One of the great passages in the book is near the end when he goes to the apartment of Mr. Antolini, his former school teacher. He and his wife deeply care about Holden and let him spend the night. Before Holden goes to sleep, Mr. Antolini counsels Holden that he's headed for a fall, "a special kind of fall, a horrible kind," which soon happens. Mr. Antolini tries to be Holden's catcher, perhaps, but Holden doesn't take in all that Mr. Antolini says, including a line from a Wilhelm Stekel poem: "The mark of the immature man is that he wants to die nobly for a cause, while the mark of the mature man is that he wants to live humbly for one."
Holden tells Mr. Antolini one of the things he hated about a speech class was that no one was permitted to digress. If you did, classmates could yell out "digression!" As Holden says, "The digression business got on my nerves... The trouble with me is, I like it when somebody digresses. It's more interesting and all."
Mr. Antolini tells him differently, saying if the digression is the most interesting part of a speech, shouldn't the speech's subject be what was the digression? A few pages later, the teacher says that the best creative and educated people "tend to leave infinitely more valuable records behind them than men who are merely brilliant and creative. They tend to express themselves more clearly, and they usually have a passion for following their thoughts through to the end."

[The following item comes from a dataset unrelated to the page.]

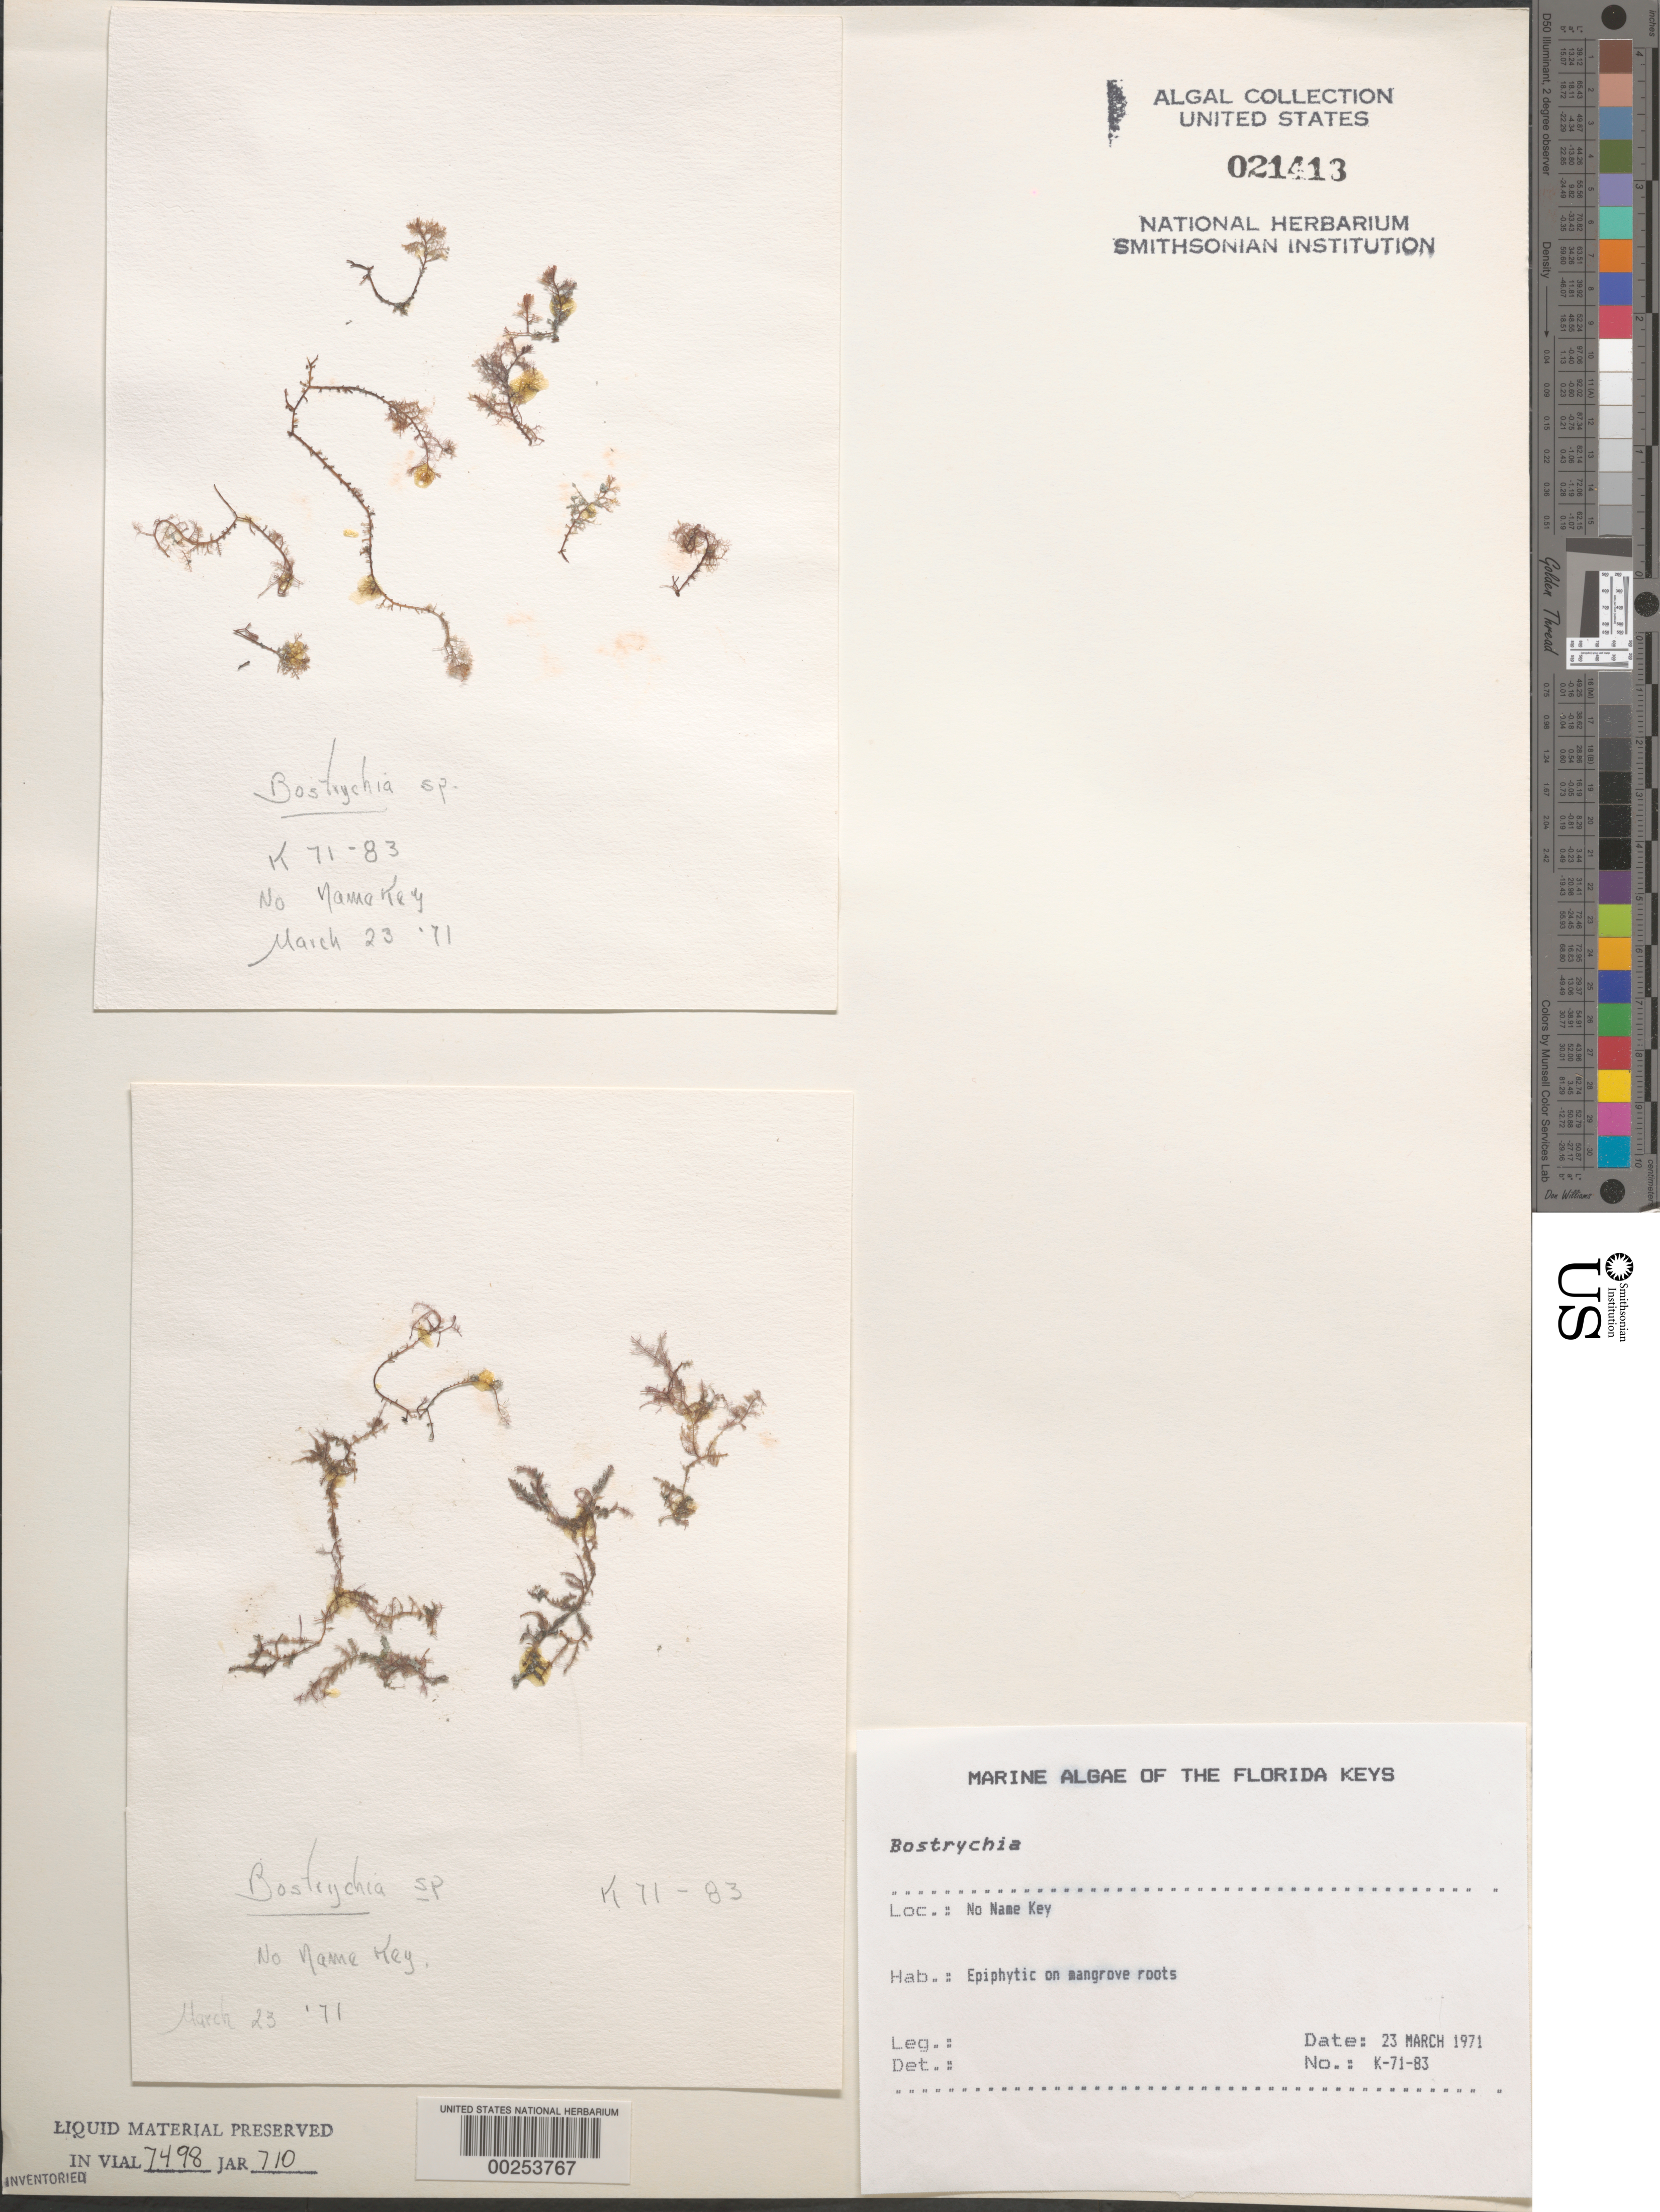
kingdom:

People are eagerly awaiting what Salinger has been working on for almost forty-five years since his last publication. Now 90, he reportedly has been writing novels. My fear is that the novels won't be as interesting or as disciplined as his short stories. Rather they'll be meandering and expositive like Seymour, An Introduction. Perhaps Fredrik Colting's book will be a siren for Salinger to write--or edit--vividly again. Maybe it'll remind Jerome David that he's taken himself too seriously for many years, and he's fallen off a crazy cliff. He needs catching. My hope is that Salinger takes his own words above as a truth. May he express himself clearly and with passion. May he follow his thoughts through to the end.